LandSegmenter: Towards a Flexible Foundation Model for Land Use and Land Cover Mapping
Chenying Liu, Wei Huang, Xiao Xiang Zhu
TL;DR
LandSegmenter tackles the generalization bottleneck in LULC mapping by introducing a task-specific foundation model trained with a large weakly labeled LAS dataset, enabling flexible multi-modal inputs and adaptive outputs. It combines an RS-adaptive encoder, a GeoRSCLIP-based text prompter, and a vision-text decoder with an AFM and high-frequency/spectral enhancements, along with a confidence-guided fusion strategy to bolster zero-shot performance.
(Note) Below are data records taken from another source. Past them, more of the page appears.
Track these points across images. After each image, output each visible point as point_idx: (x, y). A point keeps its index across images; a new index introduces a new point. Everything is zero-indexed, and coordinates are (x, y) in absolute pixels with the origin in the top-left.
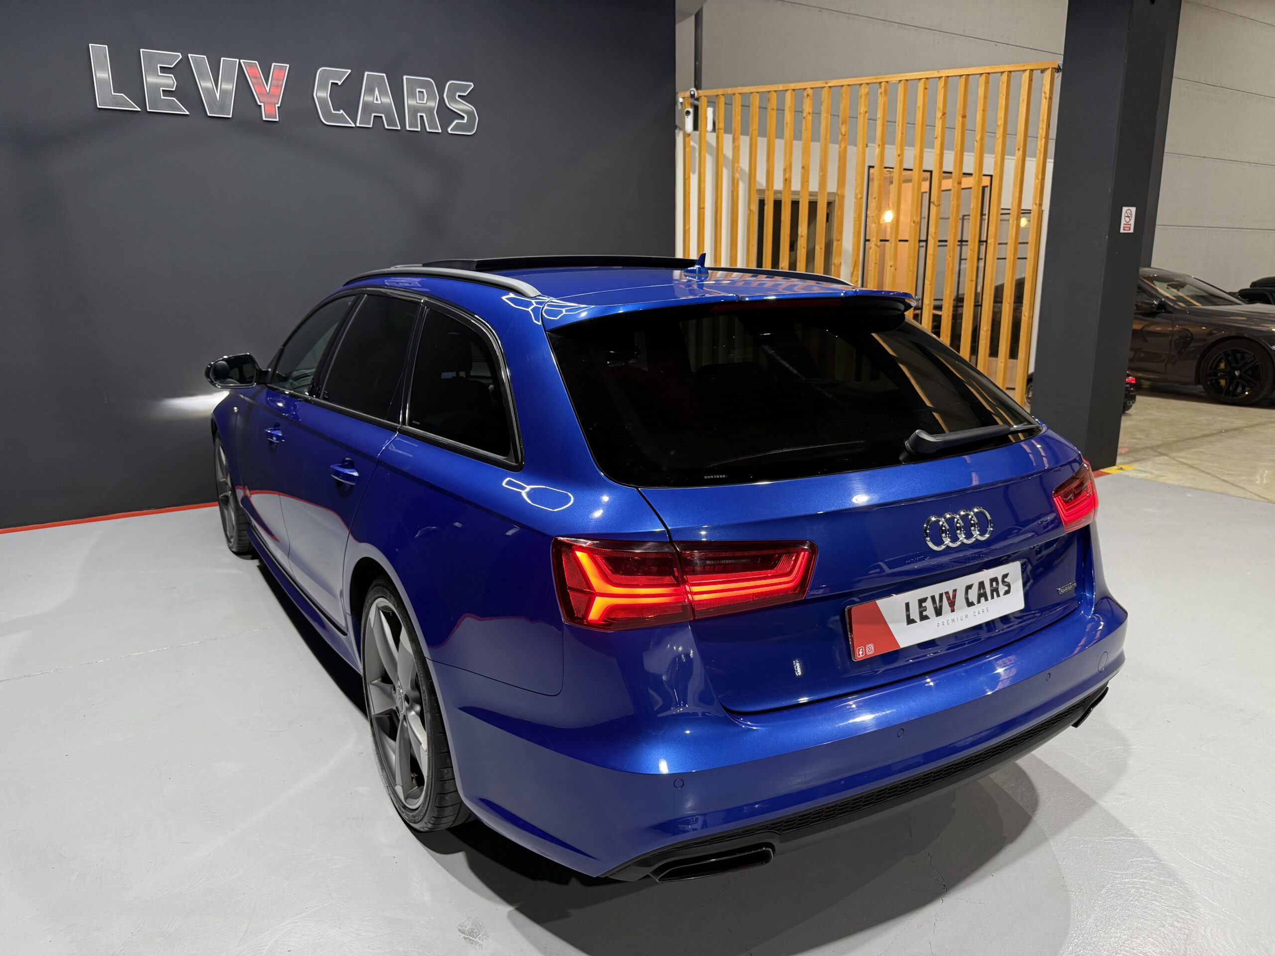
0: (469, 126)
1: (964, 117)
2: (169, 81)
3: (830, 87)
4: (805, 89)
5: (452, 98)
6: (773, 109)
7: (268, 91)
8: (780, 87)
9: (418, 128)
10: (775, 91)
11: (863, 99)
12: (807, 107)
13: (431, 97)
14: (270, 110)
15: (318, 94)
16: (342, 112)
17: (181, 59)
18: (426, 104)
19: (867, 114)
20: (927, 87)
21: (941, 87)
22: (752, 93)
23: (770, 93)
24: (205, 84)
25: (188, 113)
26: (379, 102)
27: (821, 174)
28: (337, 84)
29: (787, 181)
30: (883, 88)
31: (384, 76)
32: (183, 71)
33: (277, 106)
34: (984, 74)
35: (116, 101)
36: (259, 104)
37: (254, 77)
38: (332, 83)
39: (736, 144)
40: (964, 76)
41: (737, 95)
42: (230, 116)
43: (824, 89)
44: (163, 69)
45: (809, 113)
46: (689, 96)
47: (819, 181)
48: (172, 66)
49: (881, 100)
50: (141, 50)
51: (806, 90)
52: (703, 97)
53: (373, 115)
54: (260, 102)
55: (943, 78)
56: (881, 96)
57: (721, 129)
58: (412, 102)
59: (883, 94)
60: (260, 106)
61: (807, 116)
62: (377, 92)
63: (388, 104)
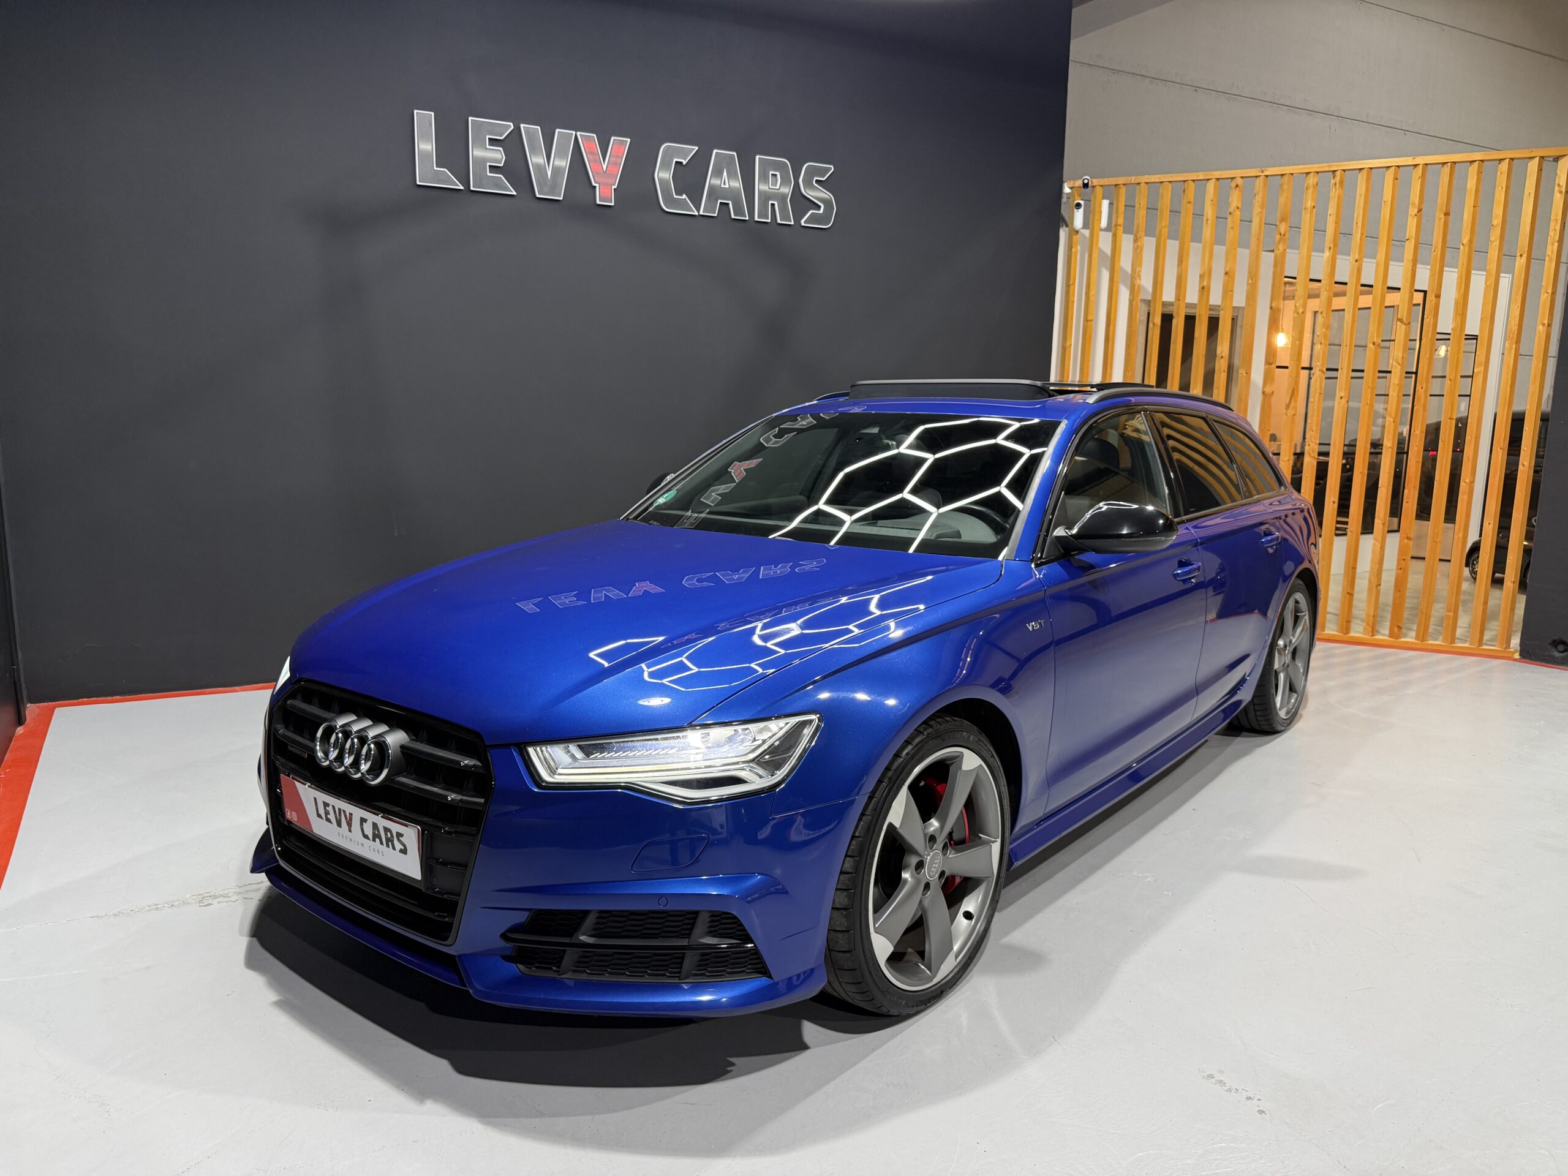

Key contributions include constructing LAS (≈150k samples across eight subsets with ~80% weak labels), designing a three-part LandSegmenter architecture, and demonstrating strong zero-shot and fine-tuning results across six diverse LULC datasets. The approach highlights the practical value of weak supervision for scaling task-specific FMs in Earth observation and provides a pathway toward flexible, semantically aware LULC mapping with reduced labeling burden.
Abstract
Land Use and Land Cover (LULC) mapping is a fundamental task in Earth Observation (EO). However, current LULC models are typically developed for a specific modality and a fixed class taxonomy, limiting their generability and broader applicability. Recent advances in foundation models (FMs) offer promising opportunities for building universal models. Yet, task-agnostic FMs often require fine-tuning for downstream applications, whereas task-specific FMs rely on massive amounts of labeled data for training, which is costly and impractical in the remote sensing (RS) domain. To address these challenges, we propose LandSegmenter, an LULC FM framework that resolves three-stage challenges at the input, model, and output levels. From the input side, to alleviate the heavy demand on labeled data for FM training, we introduce LAnd Segment (LAS), a large-scale, multi-modal, multi-source dataset built primarily with globally sampled weak labels from existing LULC products. LAS provides a scalable, cost-effective alternative to manual annotation, enabling large-scale FM training across diverse LULC domains. For model architecture, LandSegmenter integrates an RS-specific adapter for cross-modal feature extraction and a text encoder for semantic awareness enhancement. At the output stage, we introduce a class-wise confidence-guided fusion strategy to mitigate semantic omissions and further improve LandSegmenter's zero-shot performance. We evaluate LandSegmenter on six precisely annotated LULC datasets spanning diverse modalities and class taxonomies. Extensive transfer learning and zero-shot experiments demonstrate that LandSegmenter achieves competitive or superior performance, particularly in zero-shot settings when transferred to unseen datasets. These results highlight the efficacy of our proposed framework and the utility of weak supervision for building task-specific FMs.